## Passage shown
_ _ _ _
Question

How do i solve this initial value problem:

Answer 1

and where's the problem?

Answer 2

\[ds/dt=8\sin^2(t+(\pi/2)), s(0)=8\]

Answer 3

can someone just tell, what it is we are trying to do here in this problem

Answer 4

are we integrating to find F or what? i dont get

Answer 5

\[ds/dt=8\sin^2(t+(\pi/2))\]

\[ds=8\sin^2(t+(\pi/2))dt\]

\[\int ds=\int8\sin^2(t+(\pi/2))dt\]

\[=\cdots\]

Answer 6

now, when integratins ds, does that just intergrate to s

Answer 7

yes \[\int ds=s+c\]

Answer 8

can i ask you one more thing...

Answer 9

I had this problem :
\[6+\int\limits_{a}^{x}f(t)/t^2 dt=2\sqrt{x}\]

Answer 10

i was told : for all x>0 find the function f and a number a such that

Answer 11

if you need to find f...then use the fundamental theorem of calculus and differentiate both sides..then solve for f

Answer 12

are we trying to isolate f(t)

Answer 13

f(x)

Answer 14

now what about this number "a", what is taht suppose to be?

Answer 15

\[\frac{d}{dx}\int\limits_{a}^{g(x)}f(t)dt=f(g(x))g'(x)\]

Answer 16

oh i see a is suppose to be like the lower limit of integration of something like that

Answer 17

yes...so it disappears once you differentiate.

Answer 18

how would i go about solving for that?

Answer 19

you need to differentiate both sides of your equation

Answer 20

i got : f(x)=x^2/x^1/2

Answer 21

oh then just plug a into that

Answer 22

the a plays no role in this problem

Answer 23

okay, but i was told to find a number "a"
_ _ _ _
## Questions
- a) In the calculus thread, which numbered answers contain a question mark? Give each answer's number.
- b) Answer these from the calculus thread:
(i) What initial condition is given with the differential equation in Answer 2?
(ii) According to Answer 7, what does the integral of ds equal?
(iii) What does the poster say they got for f(x) in Answer 20?
- c) Reproduce the calculus thread word for word, starting with "if you need" and going on through "to isolate f(t)".
The listing after this point is not used for any of the work.

## Data section
_ _ _ _
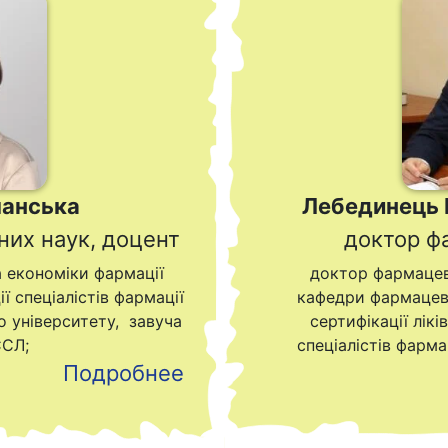
шанська
Лебединець 
их наук, доцент
доктор ф
а економіки фармації
доктор фармацев
ї спеціалістів фармації
кафедри фармацевт
 університету, завуча
сертифікації лікі
ССЛ;
спеціалістів фарм
Подробнее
_ _ _ _
## Answers to the tasks
- a) Answer 1, Answer 4, Answer 14, Answer 18

- b)
(i) s(0)=8
(ii) s+c
(iii) f(x)=x^2/x^1/2

- c)
if you need to find f...then use the fundamental theorem of calculus and differentiate both sides..then solve for f

Answer 12

are we trying to isolate f(t)